I've tried installing the drivers several ways. The first way was by using the Windows auto-detect thingy (I'm not sure what you call it). With this, I wasn't getting any picture, so when I asked online what I should, I was told to uinstall/reinstall the drivers. Then I went to my device manager to delete the drivers, but couldn't find them anywhere, so I installed them. Here, the only I can of that I might have did wrong is that I install the same drivers twice -- first the stable version than the beta version, thinking they were two different drivers -- but I was told by a guy in Monoprice's tech support chat that this shouldn't be any problem. Next, I tried uinstalling the drivers, which this time I was able to do as there an option in my device manager that said "USB display adapter". In right-clicked that, selected uninstall, ticked the box that said to delete the software along with it, and then clicked okay. I tried uinstalling the drivers and then reinstalling them using the software, but after I select my operating system on the prompt and click next and whatever else, I get a message saying that this software isn't compatible with my operation system, even though it says that it supports that OS, and then it suggests that I should download a more up to date version of their software from their website, but when I try to do that now, I get a message saying the software is already installed and up to date, even though I uninstalled it. 

I'm not sure if this is why I'm not getting any picture, though.


----------



## JimE

Windows Display Settings = right click on the desktop, driver icon in the Status bar by the clock, or through Control Panel

I asked because of this statement "Yes, it's able to detect the TV, and I tried selecting both "duplicate display" and "extend display", and nothing happened". 
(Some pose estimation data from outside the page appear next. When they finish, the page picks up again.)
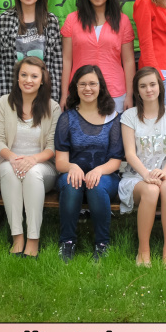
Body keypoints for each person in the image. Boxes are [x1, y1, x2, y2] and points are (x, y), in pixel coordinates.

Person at [0, 57, 61, 258]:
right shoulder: (3, 103)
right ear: (17, 77)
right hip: (7, 163)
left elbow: (52, 146)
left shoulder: (52, 107)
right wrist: (13, 158)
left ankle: (33, 239)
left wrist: (32, 160)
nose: (28, 80)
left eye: (34, 76)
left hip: (42, 166)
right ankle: (17, 237)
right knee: (10, 171)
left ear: (42, 80)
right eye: (24, 75)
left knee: (32, 174)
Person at [54, 65, 123, 263]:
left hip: (105, 177)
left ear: (100, 86)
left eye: (92, 83)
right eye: (82, 84)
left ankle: (102, 244)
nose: (87, 88)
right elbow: (60, 161)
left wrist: (98, 171)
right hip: (72, 175)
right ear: (75, 87)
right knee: (71, 184)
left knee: (96, 186)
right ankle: (67, 242)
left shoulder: (113, 117)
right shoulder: (67, 118)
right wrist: (72, 167)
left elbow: (116, 160)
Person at [119, 67, 166, 268]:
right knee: (151, 190)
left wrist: (164, 173)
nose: (149, 90)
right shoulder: (129, 116)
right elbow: (130, 153)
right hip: (136, 176)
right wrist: (146, 174)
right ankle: (143, 250)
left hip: (164, 173)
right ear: (137, 90)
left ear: (160, 87)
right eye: (143, 86)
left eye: (153, 84)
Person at [61, 0, 135, 113]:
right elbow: (67, 60)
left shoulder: (122, 20)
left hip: (114, 92)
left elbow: (128, 61)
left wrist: (129, 96)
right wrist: (64, 94)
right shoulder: (72, 19)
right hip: (81, 91)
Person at [0, 0, 62, 101]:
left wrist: (53, 98)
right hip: (13, 93)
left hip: (43, 95)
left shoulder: (51, 21)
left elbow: (56, 64)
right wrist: (3, 99)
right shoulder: (3, 20)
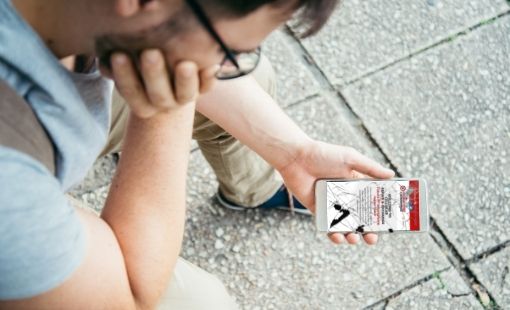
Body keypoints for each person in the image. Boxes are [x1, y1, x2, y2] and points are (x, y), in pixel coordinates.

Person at [0, 0, 395, 308]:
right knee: (204, 302)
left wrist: (295, 153)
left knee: (250, 80)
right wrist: (164, 103)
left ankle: (254, 190)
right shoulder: (11, 182)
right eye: (226, 49)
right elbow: (132, 294)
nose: (223, 65)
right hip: (20, 188)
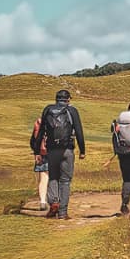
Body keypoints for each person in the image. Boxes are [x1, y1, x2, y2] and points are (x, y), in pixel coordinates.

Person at [30, 89, 85, 219]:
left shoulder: (48, 109)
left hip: (51, 150)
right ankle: (63, 212)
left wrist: (37, 151)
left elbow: (42, 130)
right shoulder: (72, 111)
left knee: (53, 177)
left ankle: (54, 202)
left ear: (56, 99)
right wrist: (82, 151)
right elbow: (79, 131)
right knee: (65, 181)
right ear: (69, 99)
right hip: (67, 150)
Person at [29, 116, 49, 208]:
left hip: (41, 152)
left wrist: (36, 152)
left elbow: (33, 141)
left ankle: (42, 201)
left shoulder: (39, 122)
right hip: (55, 152)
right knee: (55, 178)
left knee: (43, 178)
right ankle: (55, 200)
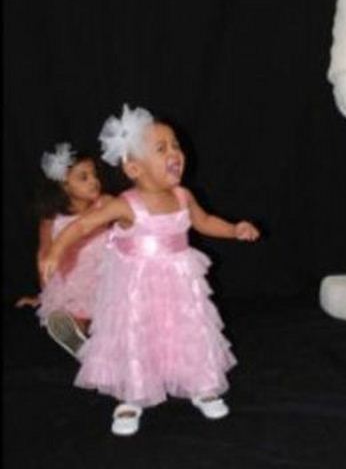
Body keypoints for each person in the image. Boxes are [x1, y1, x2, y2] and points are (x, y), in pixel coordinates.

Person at [41, 104, 260, 436]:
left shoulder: (183, 196)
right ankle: (131, 394)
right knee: (136, 335)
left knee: (187, 330)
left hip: (180, 283)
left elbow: (204, 221)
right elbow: (84, 225)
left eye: (176, 145)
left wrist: (233, 229)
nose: (174, 153)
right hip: (137, 289)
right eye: (161, 148)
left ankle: (199, 383)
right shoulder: (126, 204)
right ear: (134, 168)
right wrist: (56, 249)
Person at [16, 143, 108, 358]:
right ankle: (76, 336)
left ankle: (101, 338)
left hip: (104, 278)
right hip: (71, 282)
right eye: (84, 177)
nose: (94, 181)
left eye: (94, 175)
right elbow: (44, 254)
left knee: (110, 311)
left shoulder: (105, 204)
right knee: (73, 311)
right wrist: (45, 294)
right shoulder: (52, 219)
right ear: (65, 186)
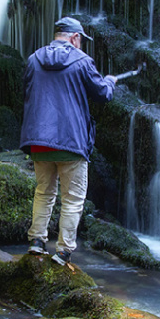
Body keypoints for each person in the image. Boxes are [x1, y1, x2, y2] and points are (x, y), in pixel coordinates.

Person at [20, 16, 117, 265]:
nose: (81, 45)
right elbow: (103, 94)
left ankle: (37, 242)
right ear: (74, 37)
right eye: (81, 40)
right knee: (73, 199)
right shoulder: (82, 61)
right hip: (70, 142)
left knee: (44, 192)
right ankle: (63, 251)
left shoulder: (33, 59)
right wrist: (110, 81)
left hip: (39, 142)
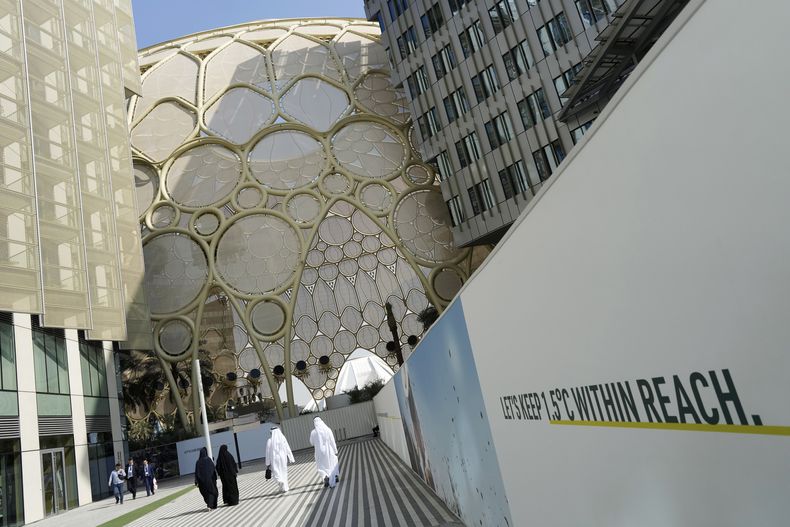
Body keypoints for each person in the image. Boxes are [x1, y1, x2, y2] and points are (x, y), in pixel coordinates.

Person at [310, 416, 339, 488]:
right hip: (329, 451)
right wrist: (335, 450)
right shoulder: (328, 429)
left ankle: (325, 477)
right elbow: (332, 440)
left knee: (321, 466)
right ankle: (335, 476)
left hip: (319, 453)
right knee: (332, 463)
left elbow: (311, 443)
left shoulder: (313, 432)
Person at [265, 427, 294, 493]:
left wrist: (267, 463)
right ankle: (285, 487)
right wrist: (291, 458)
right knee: (284, 472)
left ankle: (280, 481)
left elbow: (267, 453)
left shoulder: (269, 441)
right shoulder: (283, 439)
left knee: (276, 472)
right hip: (283, 458)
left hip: (274, 459)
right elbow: (287, 448)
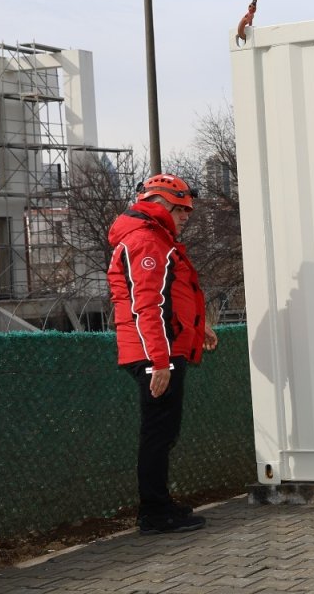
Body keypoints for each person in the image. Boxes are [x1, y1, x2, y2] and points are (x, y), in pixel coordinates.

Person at [107, 173, 218, 534]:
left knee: (163, 432)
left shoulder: (153, 239)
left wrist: (199, 331)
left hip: (159, 349)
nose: (187, 216)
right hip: (155, 352)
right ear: (162, 203)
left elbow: (170, 300)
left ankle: (159, 506)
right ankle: (155, 512)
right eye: (182, 209)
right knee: (158, 433)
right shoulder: (146, 241)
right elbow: (147, 307)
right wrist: (159, 362)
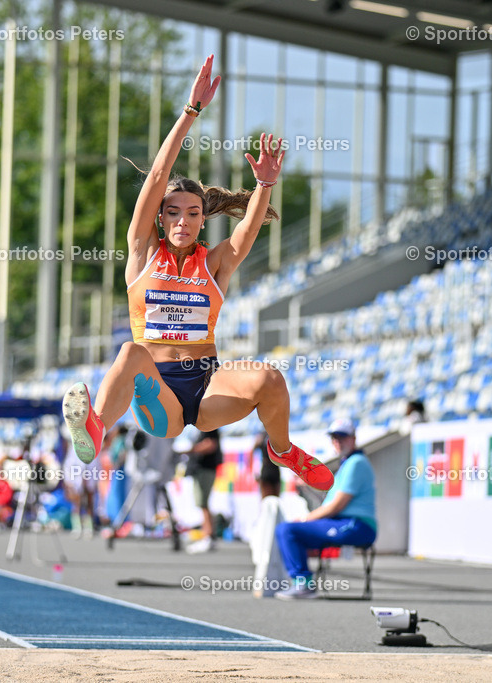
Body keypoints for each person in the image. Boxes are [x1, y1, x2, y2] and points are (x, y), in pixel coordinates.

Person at [61, 55, 332, 493]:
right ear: (161, 218)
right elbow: (156, 180)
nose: (182, 221)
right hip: (159, 399)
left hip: (207, 387)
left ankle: (282, 450)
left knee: (270, 379)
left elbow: (245, 235)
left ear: (203, 218)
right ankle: (97, 429)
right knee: (131, 352)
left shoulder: (215, 263)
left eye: (192, 213)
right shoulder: (142, 250)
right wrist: (191, 112)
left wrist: (264, 185)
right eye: (173, 213)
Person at [274, 418, 377, 599]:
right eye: (334, 437)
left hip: (356, 525)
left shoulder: (356, 463)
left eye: (342, 437)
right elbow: (331, 503)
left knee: (288, 530)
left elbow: (336, 506)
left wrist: (306, 520)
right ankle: (302, 582)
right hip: (347, 522)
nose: (337, 441)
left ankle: (303, 584)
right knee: (291, 531)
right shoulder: (349, 463)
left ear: (353, 438)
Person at [185, 428, 222, 554]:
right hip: (202, 468)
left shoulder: (209, 424)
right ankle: (208, 535)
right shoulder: (204, 425)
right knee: (203, 504)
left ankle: (208, 536)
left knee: (203, 503)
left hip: (205, 468)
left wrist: (190, 450)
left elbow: (210, 445)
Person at [252, 430, 281, 498]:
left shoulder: (277, 434)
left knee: (276, 499)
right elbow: (253, 452)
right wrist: (254, 471)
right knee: (266, 499)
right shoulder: (262, 436)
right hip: (266, 468)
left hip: (275, 468)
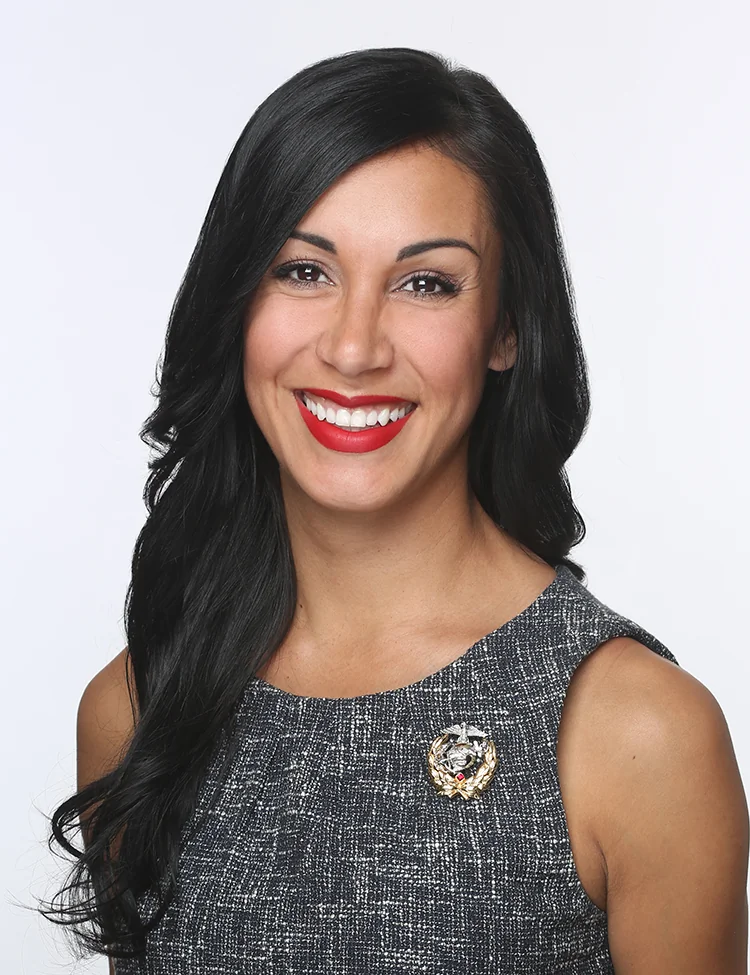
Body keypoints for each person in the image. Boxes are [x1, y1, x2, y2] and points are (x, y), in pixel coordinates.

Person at [42, 47, 748, 973]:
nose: (353, 347)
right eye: (304, 270)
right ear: (236, 301)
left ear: (506, 328)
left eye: (426, 283)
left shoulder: (637, 735)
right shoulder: (140, 709)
I can only assume basic setup is covered in the User Manual, but according to the user comments, setup/configuration of the output is controlled via the hardware drivers/software....NOT by Windows. 

Windows can only control the video configuration of items using a standard video card. This is a USB device, so all configuration is handled by the devices own drivers.

Sorry that I can't be more clear, but I've not used this type of hardware. I prefer and have always used a hardware only solution (ie: video card).


----------